*Do this*: Please reproduce each line of the listing below, character for character.

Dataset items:
·····

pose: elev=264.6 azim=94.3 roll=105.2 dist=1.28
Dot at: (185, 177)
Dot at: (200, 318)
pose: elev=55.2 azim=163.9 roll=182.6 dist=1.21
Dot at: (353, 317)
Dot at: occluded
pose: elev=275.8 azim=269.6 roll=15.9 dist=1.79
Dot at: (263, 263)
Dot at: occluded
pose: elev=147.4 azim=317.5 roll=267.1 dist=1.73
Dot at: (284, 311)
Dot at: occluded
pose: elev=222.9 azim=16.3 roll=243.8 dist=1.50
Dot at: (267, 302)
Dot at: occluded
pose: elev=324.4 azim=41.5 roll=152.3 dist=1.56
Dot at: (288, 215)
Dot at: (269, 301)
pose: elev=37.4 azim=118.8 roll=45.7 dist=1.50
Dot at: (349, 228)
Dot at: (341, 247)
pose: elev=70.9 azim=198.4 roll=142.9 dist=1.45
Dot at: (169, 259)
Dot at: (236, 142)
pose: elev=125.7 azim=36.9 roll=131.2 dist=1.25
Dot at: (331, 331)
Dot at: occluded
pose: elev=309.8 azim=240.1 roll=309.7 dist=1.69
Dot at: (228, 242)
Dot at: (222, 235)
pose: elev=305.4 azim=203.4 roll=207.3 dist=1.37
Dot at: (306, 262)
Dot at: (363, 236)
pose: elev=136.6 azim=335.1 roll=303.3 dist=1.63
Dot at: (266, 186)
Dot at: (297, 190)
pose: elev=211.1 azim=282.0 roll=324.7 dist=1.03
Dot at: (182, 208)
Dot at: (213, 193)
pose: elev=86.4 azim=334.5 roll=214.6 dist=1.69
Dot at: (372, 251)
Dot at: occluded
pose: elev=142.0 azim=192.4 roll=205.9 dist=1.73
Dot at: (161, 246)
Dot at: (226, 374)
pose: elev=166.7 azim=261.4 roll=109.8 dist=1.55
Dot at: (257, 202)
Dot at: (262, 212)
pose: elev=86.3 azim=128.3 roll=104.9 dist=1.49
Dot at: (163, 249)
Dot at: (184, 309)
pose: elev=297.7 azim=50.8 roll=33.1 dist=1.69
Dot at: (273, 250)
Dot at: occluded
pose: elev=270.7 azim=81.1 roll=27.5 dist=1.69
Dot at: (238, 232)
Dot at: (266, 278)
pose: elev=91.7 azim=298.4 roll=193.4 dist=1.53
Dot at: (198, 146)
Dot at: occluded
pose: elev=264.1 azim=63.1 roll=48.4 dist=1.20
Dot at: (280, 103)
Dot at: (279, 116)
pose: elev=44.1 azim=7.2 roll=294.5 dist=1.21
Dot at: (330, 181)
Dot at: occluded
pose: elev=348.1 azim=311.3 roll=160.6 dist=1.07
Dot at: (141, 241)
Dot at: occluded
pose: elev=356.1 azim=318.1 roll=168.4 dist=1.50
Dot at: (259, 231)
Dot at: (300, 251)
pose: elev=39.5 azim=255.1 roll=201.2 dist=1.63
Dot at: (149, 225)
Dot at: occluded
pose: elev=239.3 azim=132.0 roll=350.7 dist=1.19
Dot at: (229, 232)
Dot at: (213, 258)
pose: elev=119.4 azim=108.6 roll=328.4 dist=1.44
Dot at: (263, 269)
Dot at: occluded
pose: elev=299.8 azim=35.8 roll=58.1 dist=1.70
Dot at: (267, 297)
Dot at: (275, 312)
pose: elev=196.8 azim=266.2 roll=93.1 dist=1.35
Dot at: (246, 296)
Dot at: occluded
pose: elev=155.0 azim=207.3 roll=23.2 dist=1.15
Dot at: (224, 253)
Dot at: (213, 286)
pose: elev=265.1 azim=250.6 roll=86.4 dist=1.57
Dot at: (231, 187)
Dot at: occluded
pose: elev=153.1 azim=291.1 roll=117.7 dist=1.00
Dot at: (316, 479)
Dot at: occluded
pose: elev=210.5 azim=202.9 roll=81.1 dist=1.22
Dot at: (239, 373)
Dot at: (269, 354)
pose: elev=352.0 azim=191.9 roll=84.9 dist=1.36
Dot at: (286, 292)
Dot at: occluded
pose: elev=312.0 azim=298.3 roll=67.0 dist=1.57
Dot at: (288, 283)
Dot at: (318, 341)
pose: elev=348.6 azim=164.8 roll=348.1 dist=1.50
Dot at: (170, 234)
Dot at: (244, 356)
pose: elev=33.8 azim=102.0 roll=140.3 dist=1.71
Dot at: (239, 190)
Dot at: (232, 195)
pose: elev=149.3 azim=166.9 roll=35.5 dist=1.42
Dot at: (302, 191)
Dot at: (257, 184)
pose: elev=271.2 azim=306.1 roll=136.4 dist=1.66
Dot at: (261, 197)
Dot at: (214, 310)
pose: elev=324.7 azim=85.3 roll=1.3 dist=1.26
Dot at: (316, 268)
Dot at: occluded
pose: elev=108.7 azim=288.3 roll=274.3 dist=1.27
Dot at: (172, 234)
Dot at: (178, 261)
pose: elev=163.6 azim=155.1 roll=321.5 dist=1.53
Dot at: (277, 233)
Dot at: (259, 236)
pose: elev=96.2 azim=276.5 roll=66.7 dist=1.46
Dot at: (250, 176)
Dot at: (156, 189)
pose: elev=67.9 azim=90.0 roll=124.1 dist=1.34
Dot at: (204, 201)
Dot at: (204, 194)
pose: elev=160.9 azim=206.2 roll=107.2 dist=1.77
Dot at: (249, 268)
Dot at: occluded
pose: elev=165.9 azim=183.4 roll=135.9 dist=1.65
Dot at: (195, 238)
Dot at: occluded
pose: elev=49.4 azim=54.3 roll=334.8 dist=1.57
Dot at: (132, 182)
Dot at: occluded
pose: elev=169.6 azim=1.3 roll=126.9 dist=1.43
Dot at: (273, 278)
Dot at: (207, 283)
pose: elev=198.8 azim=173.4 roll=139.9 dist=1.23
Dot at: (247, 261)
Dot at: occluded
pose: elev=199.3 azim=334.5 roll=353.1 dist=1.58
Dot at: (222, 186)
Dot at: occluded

·····

*Result for this task*:
pose: elev=264.6 azim=94.3 roll=105.2 dist=1.28
Dot at: (185, 177)
Dot at: (200, 318)
pose: elev=55.2 azim=163.9 roll=182.6 dist=1.21
Dot at: (353, 317)
Dot at: occluded
pose: elev=275.8 azim=269.6 roll=15.9 dist=1.79
Dot at: (263, 263)
Dot at: occluded
pose: elev=147.4 azim=317.5 roll=267.1 dist=1.73
Dot at: (284, 311)
Dot at: occluded
pose: elev=222.9 azim=16.3 roll=243.8 dist=1.50
Dot at: (267, 302)
Dot at: occluded
pose: elev=324.4 azim=41.5 roll=152.3 dist=1.56
Dot at: (288, 215)
Dot at: (269, 301)
pose: elev=37.4 azim=118.8 roll=45.7 dist=1.50
Dot at: (349, 228)
Dot at: (341, 247)
pose: elev=70.9 azim=198.4 roll=142.9 dist=1.45
Dot at: (169, 259)
Dot at: (236, 142)
pose: elev=125.7 azim=36.9 roll=131.2 dist=1.25
Dot at: (331, 331)
Dot at: occluded
pose: elev=309.8 azim=240.1 roll=309.7 dist=1.69
Dot at: (228, 242)
Dot at: (222, 235)
pose: elev=305.4 azim=203.4 roll=207.3 dist=1.37
Dot at: (306, 262)
Dot at: (363, 236)
pose: elev=136.6 azim=335.1 roll=303.3 dist=1.63
Dot at: (266, 186)
Dot at: (297, 190)
pose: elev=211.1 azim=282.0 roll=324.7 dist=1.03
Dot at: (182, 208)
Dot at: (213, 193)
pose: elev=86.4 azim=334.5 roll=214.6 dist=1.69
Dot at: (372, 251)
Dot at: occluded
pose: elev=142.0 azim=192.4 roll=205.9 dist=1.73
Dot at: (161, 246)
Dot at: (226, 374)
pose: elev=166.7 azim=261.4 roll=109.8 dist=1.55
Dot at: (257, 202)
Dot at: (262, 212)
pose: elev=86.3 azim=128.3 roll=104.9 dist=1.49
Dot at: (163, 249)
Dot at: (184, 309)
pose: elev=297.7 azim=50.8 roll=33.1 dist=1.69
Dot at: (273, 250)
Dot at: occluded
pose: elev=270.7 azim=81.1 roll=27.5 dist=1.69
Dot at: (238, 232)
Dot at: (266, 278)
pose: elev=91.7 azim=298.4 roll=193.4 dist=1.53
Dot at: (198, 146)
Dot at: occluded
pose: elev=264.1 azim=63.1 roll=48.4 dist=1.20
Dot at: (280, 103)
Dot at: (279, 116)
pose: elev=44.1 azim=7.2 roll=294.5 dist=1.21
Dot at: (330, 181)
Dot at: occluded
pose: elev=348.1 azim=311.3 roll=160.6 dist=1.07
Dot at: (141, 241)
Dot at: occluded
pose: elev=356.1 azim=318.1 roll=168.4 dist=1.50
Dot at: (259, 231)
Dot at: (300, 251)
pose: elev=39.5 azim=255.1 roll=201.2 dist=1.63
Dot at: (149, 225)
Dot at: occluded
pose: elev=239.3 azim=132.0 roll=350.7 dist=1.19
Dot at: (229, 232)
Dot at: (213, 258)
pose: elev=119.4 azim=108.6 roll=328.4 dist=1.44
Dot at: (263, 269)
Dot at: occluded
pose: elev=299.8 azim=35.8 roll=58.1 dist=1.70
Dot at: (267, 297)
Dot at: (275, 312)
pose: elev=196.8 azim=266.2 roll=93.1 dist=1.35
Dot at: (246, 296)
Dot at: occluded
pose: elev=155.0 azim=207.3 roll=23.2 dist=1.15
Dot at: (224, 253)
Dot at: (213, 286)
pose: elev=265.1 azim=250.6 roll=86.4 dist=1.57
Dot at: (231, 187)
Dot at: occluded
pose: elev=153.1 azim=291.1 roll=117.7 dist=1.00
Dot at: (316, 479)
Dot at: occluded
pose: elev=210.5 azim=202.9 roll=81.1 dist=1.22
Dot at: (239, 373)
Dot at: (269, 354)
pose: elev=352.0 azim=191.9 roll=84.9 dist=1.36
Dot at: (286, 292)
Dot at: occluded
pose: elev=312.0 azim=298.3 roll=67.0 dist=1.57
Dot at: (288, 283)
Dot at: (318, 341)
pose: elev=348.6 azim=164.8 roll=348.1 dist=1.50
Dot at: (170, 234)
Dot at: (244, 356)
pose: elev=33.8 azim=102.0 roll=140.3 dist=1.71
Dot at: (239, 190)
Dot at: (232, 195)
pose: elev=149.3 azim=166.9 roll=35.5 dist=1.42
Dot at: (302, 191)
Dot at: (257, 184)
pose: elev=271.2 azim=306.1 roll=136.4 dist=1.66
Dot at: (261, 197)
Dot at: (214, 310)
pose: elev=324.7 azim=85.3 roll=1.3 dist=1.26
Dot at: (316, 268)
Dot at: occluded
pose: elev=108.7 azim=288.3 roll=274.3 dist=1.27
Dot at: (172, 234)
Dot at: (178, 261)
pose: elev=163.6 azim=155.1 roll=321.5 dist=1.53
Dot at: (277, 233)
Dot at: (259, 236)
pose: elev=96.2 azim=276.5 roll=66.7 dist=1.46
Dot at: (250, 176)
Dot at: (156, 189)
pose: elev=67.9 azim=90.0 roll=124.1 dist=1.34
Dot at: (204, 201)
Dot at: (204, 194)
pose: elev=160.9 azim=206.2 roll=107.2 dist=1.77
Dot at: (249, 268)
Dot at: occluded
pose: elev=165.9 azim=183.4 roll=135.9 dist=1.65
Dot at: (195, 238)
Dot at: occluded
pose: elev=49.4 azim=54.3 roll=334.8 dist=1.57
Dot at: (132, 182)
Dot at: occluded
pose: elev=169.6 azim=1.3 roll=126.9 dist=1.43
Dot at: (273, 278)
Dot at: (207, 283)
pose: elev=198.8 azim=173.4 roll=139.9 dist=1.23
Dot at: (247, 261)
Dot at: occluded
pose: elev=199.3 azim=334.5 roll=353.1 dist=1.58
Dot at: (222, 186)
Dot at: occluded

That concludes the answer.